I hate reading your words because I can sense the truth in them, the manipulation behind them, the anxiety they provoke. In a stop-gap instant of clarity, I see the cracks in the wall and I skitter from the darkness pouring out of it. It is gluttony for punishment, for the next shiny distraction, the mummers dance of life.
You whisper seduction, scream obscenity. You reason insanity and provoke the masses to numbness.
Lately “they” suggest the growing trend is the anti-net. People are “un-plugging” and the human awareness is gradually swinging towards community and relationships and love-seeking. We’re scared and tired and hungry for real emotion, connection, acknowledgment. We are almost psychotically abusing our resources on every level. From personal, to communal, and global. I know obscene self-sabotage when I see it. I know acting on impulses to self-destruct. I have done since I was old enough to listen. To see it mirroring back at me on fractal patterns is…well, it’s enough to write here. To lay it out-loud on public record.
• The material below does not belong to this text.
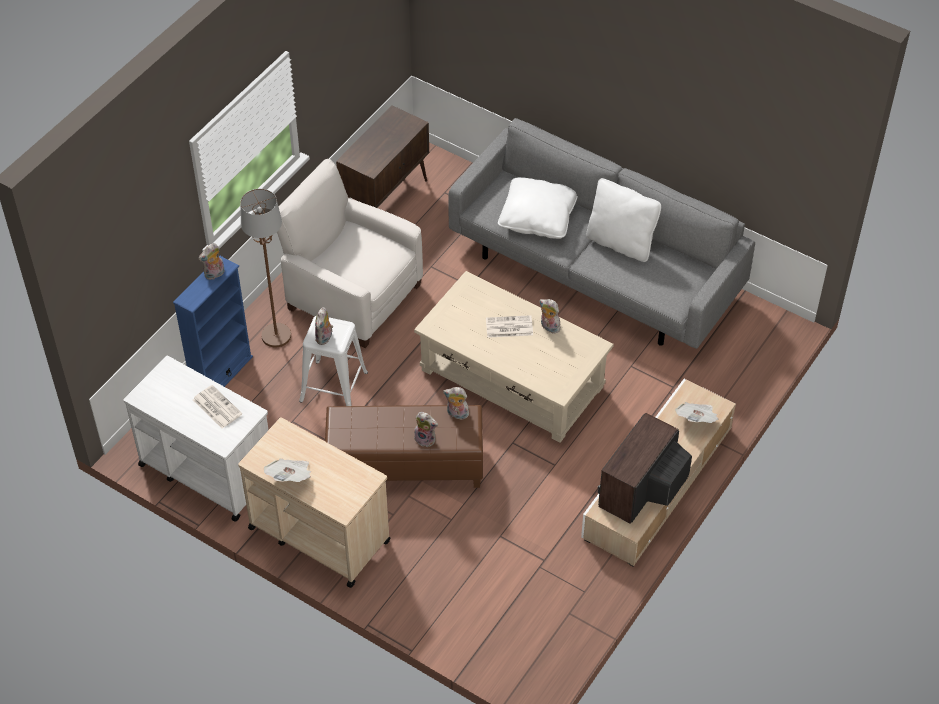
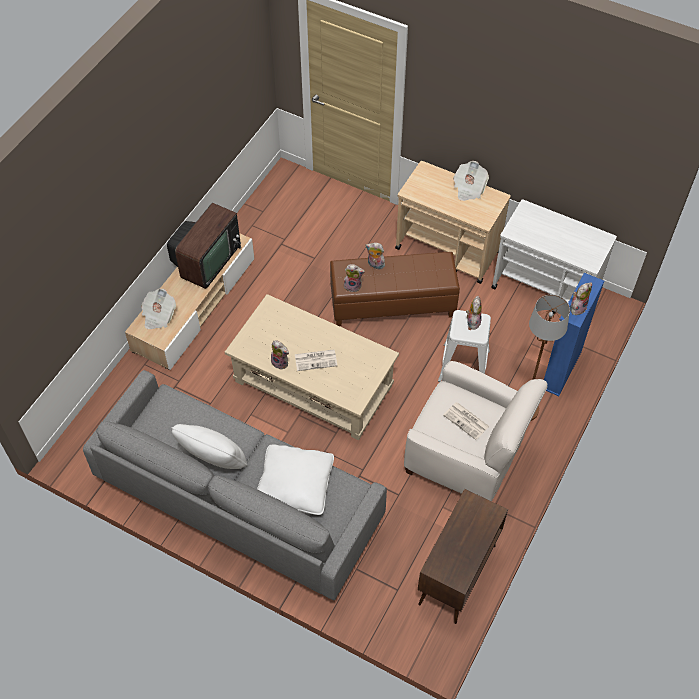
camera: 175 degrees right, 5 degrees up
(216, 407) = (541, 235): newspaper -> newspaper (467, 421)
And I feel like a sacrifice. I don’t feel connected to the sickness, more used by it as a medium. Another walking billboard for crazy alarm. Because I do feel connected to the earth we tread on. Tears spring to my eyes and I am powerless to invoke a real response from you. I speak warnings and spread love and I keep mum. They say consistency is key and I have to find the balanced method of fighting to back consistently.
As we approach the lunar samhain, I release what no longer serves me. I honor those whose paths lead to my creation. I reach to the future through the hands and hearts of my friends and family. I howled this morning at the waning crescent moon before dawn and I was answered. By people who instinctively felt the need to answer.